** GIVEN RECORDS follows **
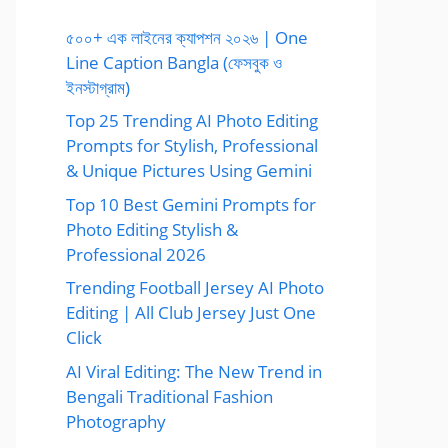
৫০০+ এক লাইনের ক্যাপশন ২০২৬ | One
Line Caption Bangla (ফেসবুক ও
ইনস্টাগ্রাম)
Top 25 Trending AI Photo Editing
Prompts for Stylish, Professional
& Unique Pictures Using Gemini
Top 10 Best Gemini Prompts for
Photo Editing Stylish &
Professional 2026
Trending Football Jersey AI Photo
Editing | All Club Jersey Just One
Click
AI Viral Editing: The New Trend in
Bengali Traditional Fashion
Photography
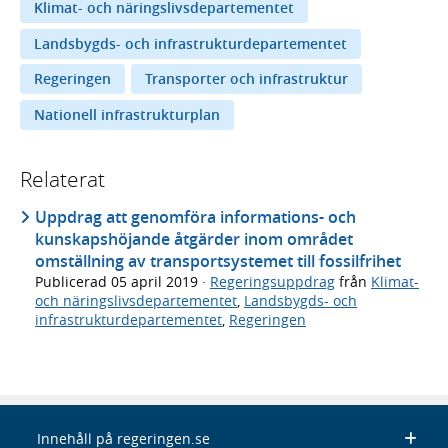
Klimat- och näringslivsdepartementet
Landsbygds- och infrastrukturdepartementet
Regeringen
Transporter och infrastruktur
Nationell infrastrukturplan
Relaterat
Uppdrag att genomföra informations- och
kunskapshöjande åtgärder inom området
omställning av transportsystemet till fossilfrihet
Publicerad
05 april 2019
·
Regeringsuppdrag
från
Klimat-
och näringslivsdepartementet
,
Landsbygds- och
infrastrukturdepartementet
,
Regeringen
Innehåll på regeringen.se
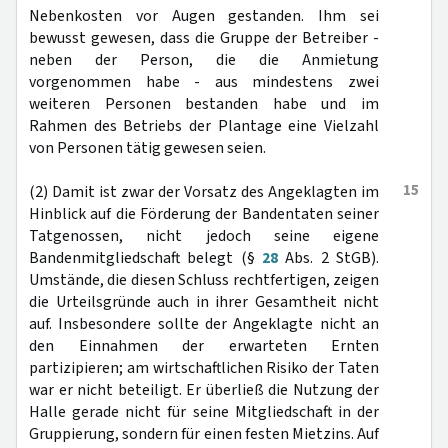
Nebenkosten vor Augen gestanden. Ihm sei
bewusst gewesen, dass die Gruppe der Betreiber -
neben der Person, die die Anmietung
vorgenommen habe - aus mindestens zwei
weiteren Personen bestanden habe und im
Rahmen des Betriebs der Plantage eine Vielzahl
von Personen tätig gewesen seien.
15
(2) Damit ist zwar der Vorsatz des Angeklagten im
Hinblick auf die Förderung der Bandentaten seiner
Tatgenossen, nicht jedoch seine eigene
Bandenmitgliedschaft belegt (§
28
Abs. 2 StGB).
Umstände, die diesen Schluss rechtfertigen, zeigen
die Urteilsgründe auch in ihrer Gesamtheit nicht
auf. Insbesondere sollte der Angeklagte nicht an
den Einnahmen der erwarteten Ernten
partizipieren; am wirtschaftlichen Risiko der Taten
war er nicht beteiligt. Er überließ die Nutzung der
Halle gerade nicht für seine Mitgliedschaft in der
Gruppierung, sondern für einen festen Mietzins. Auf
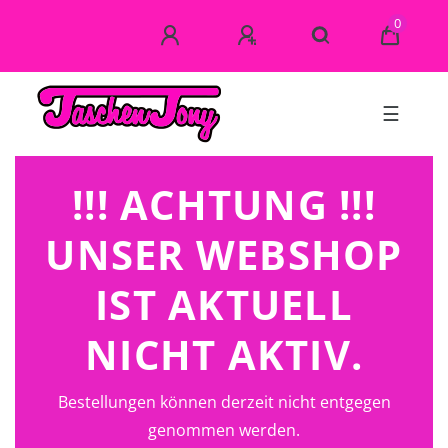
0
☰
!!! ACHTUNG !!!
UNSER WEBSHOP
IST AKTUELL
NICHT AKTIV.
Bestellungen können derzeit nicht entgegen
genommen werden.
** End of GIVEN RECORDS **
** GIVEN RECORDS follows **
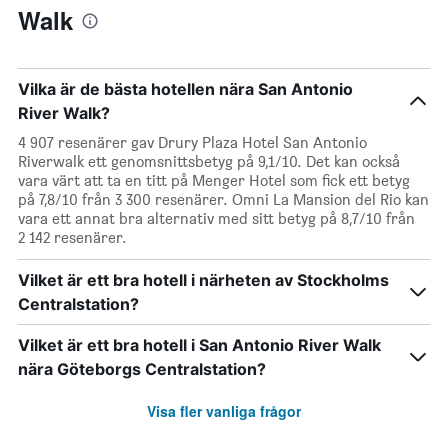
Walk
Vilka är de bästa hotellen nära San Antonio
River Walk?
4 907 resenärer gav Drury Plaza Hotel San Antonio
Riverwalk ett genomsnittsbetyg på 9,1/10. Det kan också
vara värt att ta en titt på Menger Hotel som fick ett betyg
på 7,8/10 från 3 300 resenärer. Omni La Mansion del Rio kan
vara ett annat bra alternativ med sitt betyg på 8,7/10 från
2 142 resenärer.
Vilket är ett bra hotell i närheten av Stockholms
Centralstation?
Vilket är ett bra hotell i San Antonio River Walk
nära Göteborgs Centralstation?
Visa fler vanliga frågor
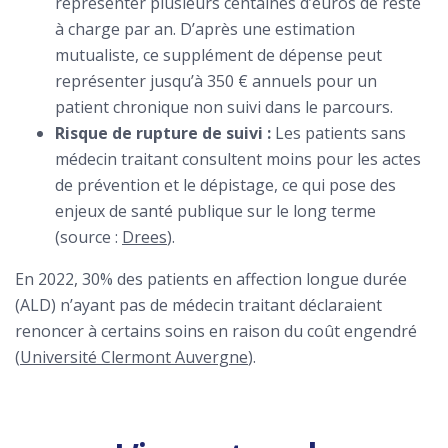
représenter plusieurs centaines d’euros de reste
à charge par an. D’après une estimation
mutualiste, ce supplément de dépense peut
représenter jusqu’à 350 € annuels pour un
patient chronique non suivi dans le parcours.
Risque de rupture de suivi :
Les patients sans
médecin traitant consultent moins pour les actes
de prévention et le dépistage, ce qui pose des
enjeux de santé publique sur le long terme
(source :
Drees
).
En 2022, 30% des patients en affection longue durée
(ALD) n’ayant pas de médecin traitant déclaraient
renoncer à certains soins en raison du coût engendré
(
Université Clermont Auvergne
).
** End of GIVEN RECORDS **
** GIVEN RECORDS follows **
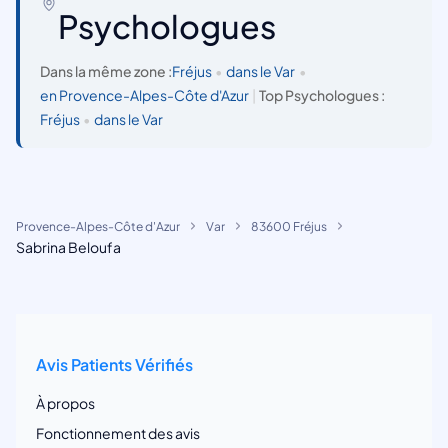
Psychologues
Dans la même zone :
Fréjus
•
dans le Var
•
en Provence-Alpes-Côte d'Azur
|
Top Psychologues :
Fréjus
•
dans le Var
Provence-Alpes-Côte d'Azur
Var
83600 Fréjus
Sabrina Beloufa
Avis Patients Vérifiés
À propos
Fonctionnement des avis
** End of GIVEN RECORDS **
WHAT NEEDS TO BE DONE:
Would you please reproduce the entries above, starting at the line with "৫০০+ এক লাইনের ক্যাপশন ২০২৬ | One" and stopping after the line with "(2) Damit ist"? Omit any pictures.

TASK ANSWER:
৫০০+ এক লাইনের ক্যাপশন ২০২৬ | One
Line Caption Bangla (ফেসবুক ও
ইনস্টাগ্রাম)
Top 25 Trending AI Photo Editing
Prompts for Stylish, Professional
& Unique Pictures Using Gemini
Top 10 Best Gemini Prompts for
Photo Editing Stylish &
Professional 2026
Trending Football Jersey AI Photo
Editing | All Club Jersey Just One
Click
AI Viral Editing: The New Trend in
Bengali Traditional Fashion
Photography
Klimat- och näringslivsdepartementet
Landsbygds- och infrastrukturdepartementet
Regeringen
Transporter och infrastruktur
Nationell infrastrukturplan
Relaterat
Uppdrag att genomföra informations- och
kunskapshöjande åtgärder inom området
omställning av transportsystemet till fossilfrihet
Publicerad
05 april 2019
·
Regeringsuppdrag
från
Klimat-
och näringslivsdepartementet
,
Landsbygds- och
infrastrukturdepartementet
,
Regeringen
Innehåll på regeringen.se
Nebenkosten vor Augen gestanden. Ihm sei
bewusst gewesen, dass die Gruppe der Betreiber -
neben der Person, die die Anmietung
vorgenommen habe - aus mindestens zwei
weiteren Personen bestanden habe und im
Rahmen des Betriebs der Plantage eine Vielzahl
von Personen tätig gewesen seien.
15
(2) Damit ist zwar der Vorsatz des Angeklagten im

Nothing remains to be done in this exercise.